Source text >>
○ ○ ○ ○ ○
To recruit a good sales person, you really can't allow yourself to be led by your gut instinct or your feeling about them. Once you've got a salesperson it's common to give them 3, 6 or even 12 months to prove themselves before you make the tough decision to let them go again. Many smarter companies have wised up to this -- they use some form of psychometric testing (affordable for any business), to weed out the chaff and only get the natural born winners to drive your revenue growth through the roof.

This article outlines the key behaviours that top performers share. People with these traits will form the top 20% of sales people in any profession - the strong, charismatic people who have that ability to turn in higher numbers than the rest of the pack. A statistical analysis was used to produce these results -- a deep psychological profile was completed on hundreds of top performing sales people and their results compared. By comparing the results, it was apparent that they shared the same core characteristics. Learn what these characteristics are from this paper. A series of further papers explores these characteristics in more depth.

The easiest way to handle these characteristics is to consider 5 key areas of performance for our top-flight high performance sales team, outlined below.

Strength of Character
Your mental toughness and "inner essence" or spirit are fantastic predictors of your behaviour under stress. The hard shell of the mentally tough protects them from the knock-backs and hits that are taken on the trail of big bonus payments. You cannot afford to employ the walking wounded - they won't convert prospects into customers, they'll be wall-flowers and shrinking violets in the hot-house of your company and you'll pay dearly in time and money for the mistake of thinking you can build them up. A great sales team is a tough place to live for the average person -- don't make the mistake of thinking you can "make do" or "build up" your staff - hire strong people to begin with and you'll build a team of gladiators to do battle for you. Weak sellers are often lovely people, but your business is not meant to be full of needy people - you don't have the time when there are targets to be met!

Interpersonal Skills
To be successful at selling, you've got to have a natural affinity with other people and to be comfortable with strangers. You don't want somebody who is uncomfortable with the idea of meeting new people and making new friends on a daily basis.. You need to be willing to work the room and capture every possible lead that's going from the people you meet. Good natured -- but fierce -- competition is to be encouraged in the sales force - so make sure your recruitment looks for a competitiveness that borders on aggressive at times. Make sure that mediocrity abhors your new hire and along with the other relationship traits you'll have somebody who expects to over-achieve and who will be frustrated and angry with themself if they get just average results.
○ ○ ○ ○ ○
Given material >>

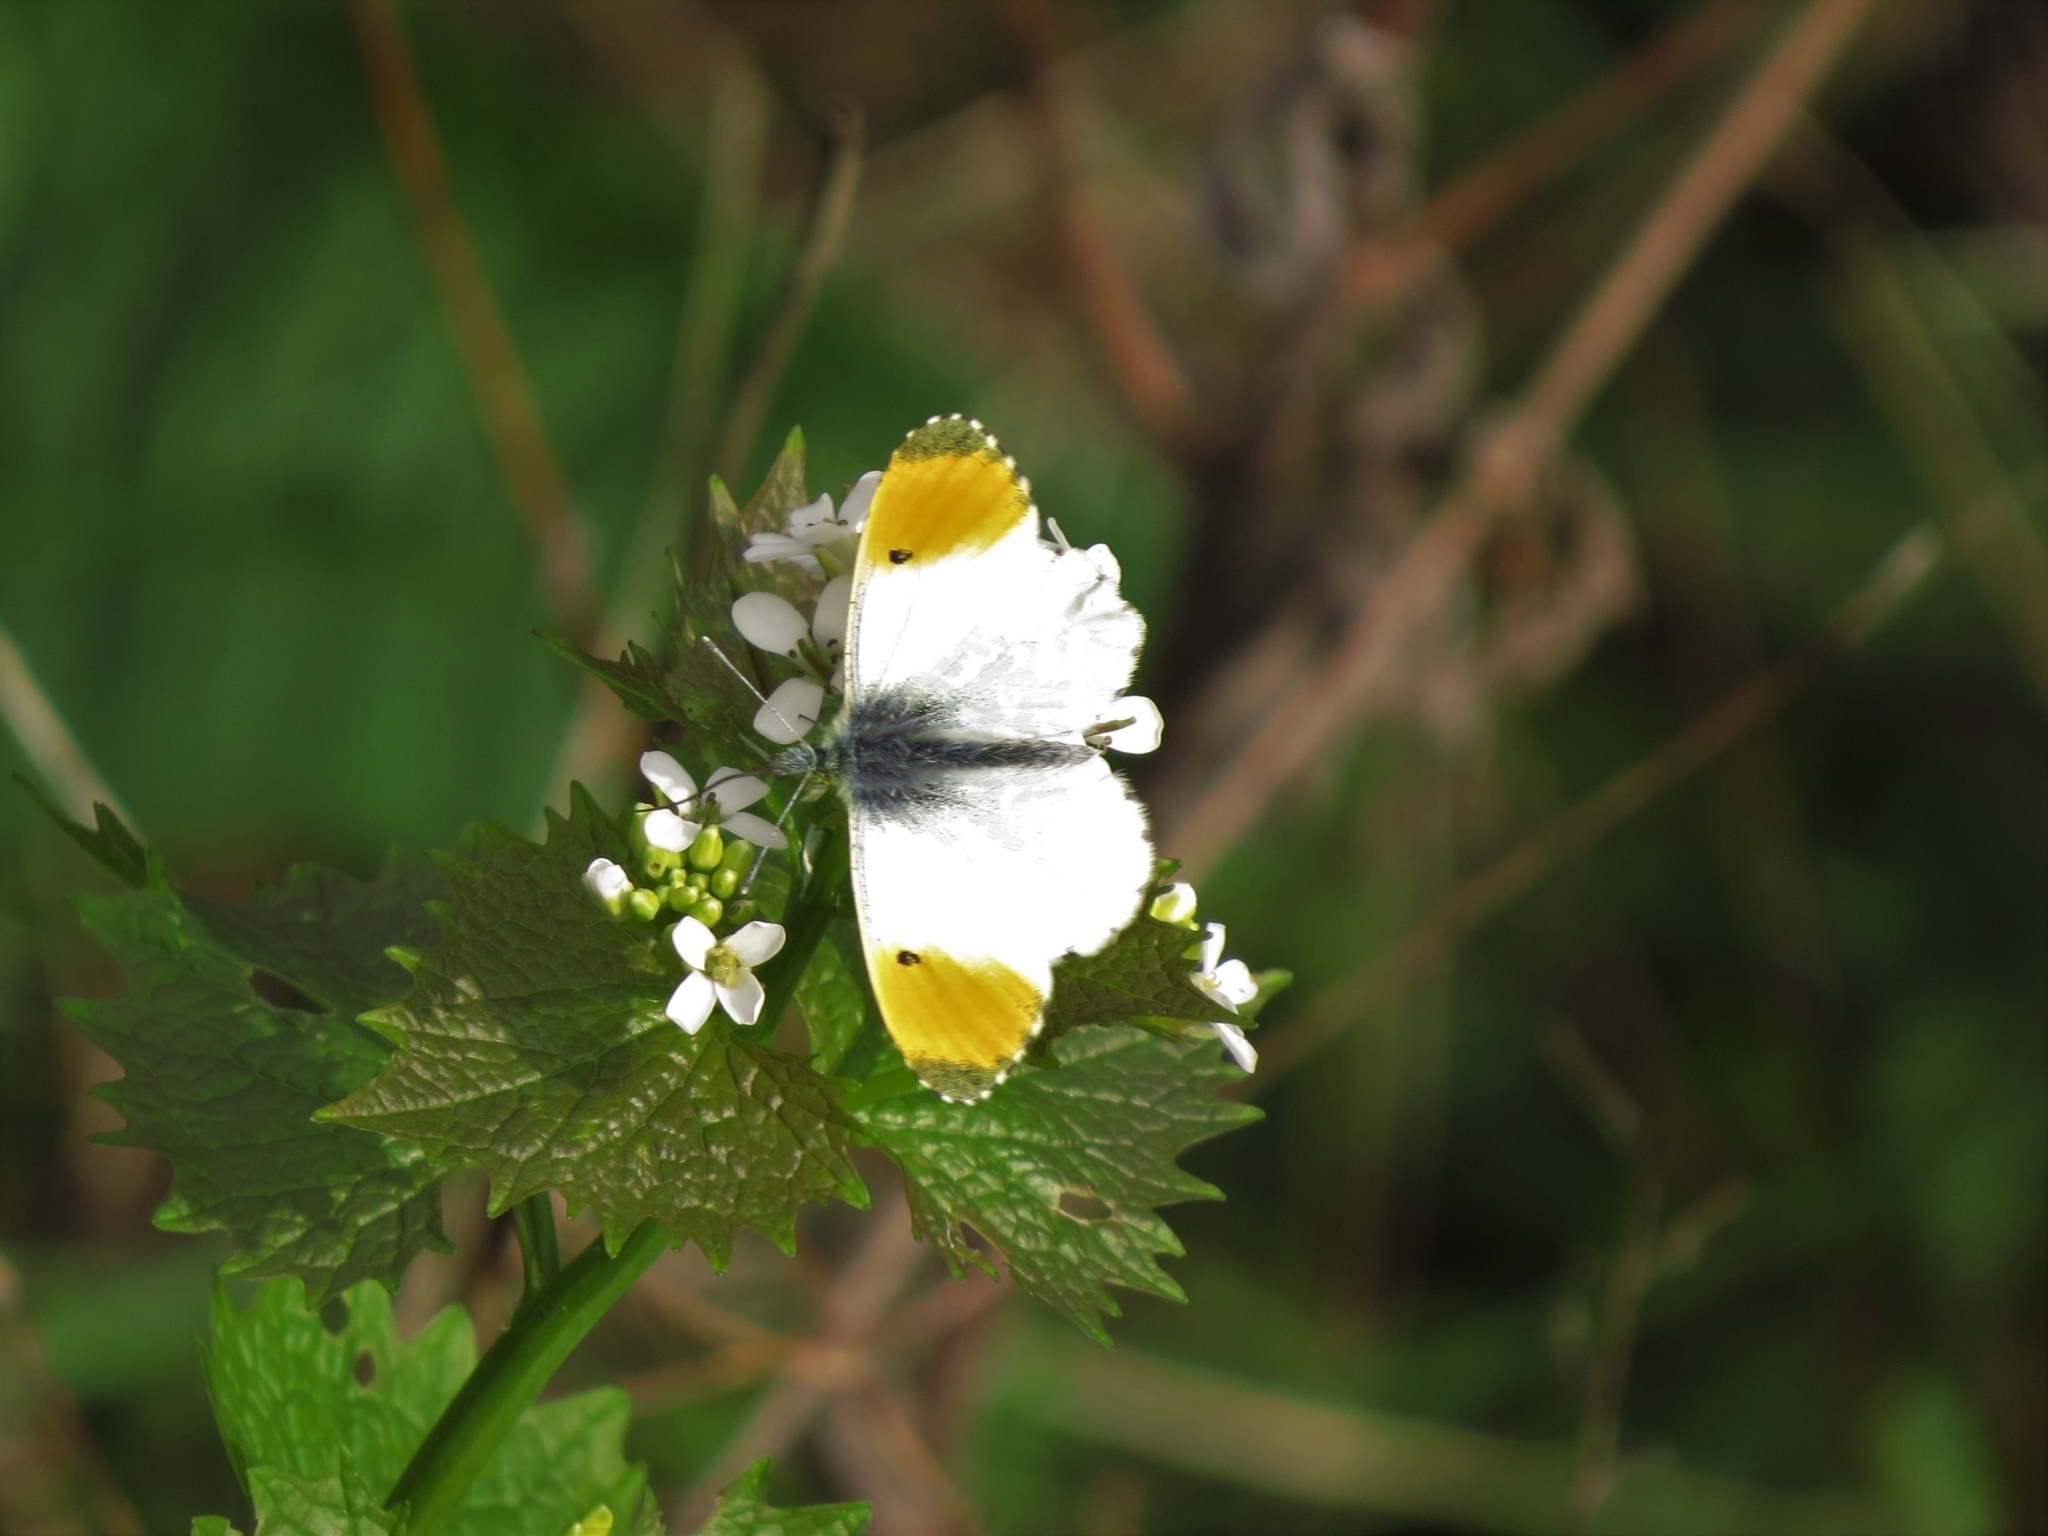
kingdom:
○ ○ ○ ○ ○
Required task 1 >>
For each statement, say whether it agrees with the sales recruitment article, and quote the words from the article that decide it.
(a) The psychological profiles were completed on hundreds of top performing sales people.
(b) The article advises managers to build up weak staff over time.
(c) Psychometric testing is affordable only for large companies.
Required task 2 >> Proceed with the sales recruitment article from the point where it stops.
The material comes from a different source than the sales recruitment article.

Written response 1 >>
(a) Yes: "a deep psychological profile was completed on hundreds of top performing sales people"
(b) No: "hire strong people to begin with and you'll build a team of gladiators to do battle for you"
(c) No: "(affordable for any business)"

Written response 2 >>
Motivation & Attitudes To Work
Clearly ambitious people are going to make the best sellers for you. The perfect salesperson is going to have a fire in their belly that drives them to achieve, be organised and a planner so that they're always in control of their goals. You must also look for enough follow-through to see a plan through to successful completion, rather than giving up before they get results.} A real sense of urgency drives our perfect bionic woman to get the next sale, to make the next appointment, to close the deals. She just won't rest until the target is smashed, every single month. Fiendishly busy people make fiendishly good sellers!

Control-Freaks?!!!
High performers in almost every walk of life have some level of need to be in control. They will not quietly do their own job and ignore everybody else - they'll have an opinion about their peers and tell you what to do about them, too -- nobody said that managing high performers is meant to be easy! They'll burn bridges with the administration department and tell you that the operations department is inflexible and failing. They'll be arrogant and demanding SOB's, but worth all the hassle in the extra sales they produce. Look for low levels of deference - you want that feisty, sharp sense of being right in your sales team - not easy to manage, but you did say you wanted high sales, right?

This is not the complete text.